(Records taken from a dataset)
Segment Open
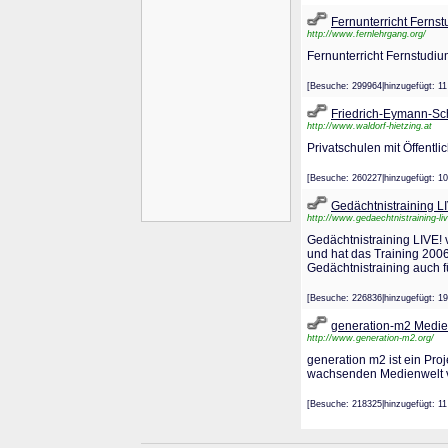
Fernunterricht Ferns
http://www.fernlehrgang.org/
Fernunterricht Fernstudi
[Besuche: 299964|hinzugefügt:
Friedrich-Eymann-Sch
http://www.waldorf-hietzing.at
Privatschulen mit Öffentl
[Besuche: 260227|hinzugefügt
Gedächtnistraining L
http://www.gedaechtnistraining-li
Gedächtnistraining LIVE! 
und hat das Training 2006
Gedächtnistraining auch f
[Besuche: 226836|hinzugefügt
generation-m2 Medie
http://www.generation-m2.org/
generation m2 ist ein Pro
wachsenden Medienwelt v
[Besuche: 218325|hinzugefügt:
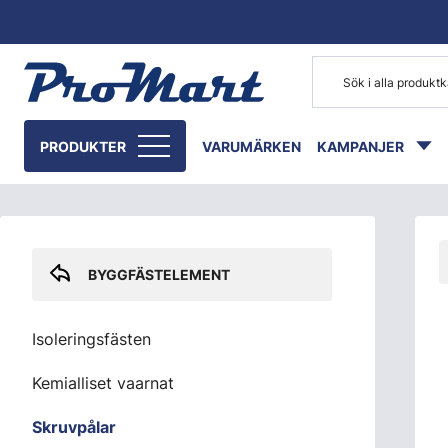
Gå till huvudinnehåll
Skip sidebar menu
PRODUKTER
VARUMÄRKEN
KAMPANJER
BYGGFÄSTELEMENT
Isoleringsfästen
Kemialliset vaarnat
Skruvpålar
Segment Closed
● WHAT YOU HAVE TO DO: Gather every line of the listing above that contains the string "generation", matching case exactly.

● RESPONSE AREA:
generation-m2 Medie
http://www.generation-m2.org/
generation m2 ist ein Pro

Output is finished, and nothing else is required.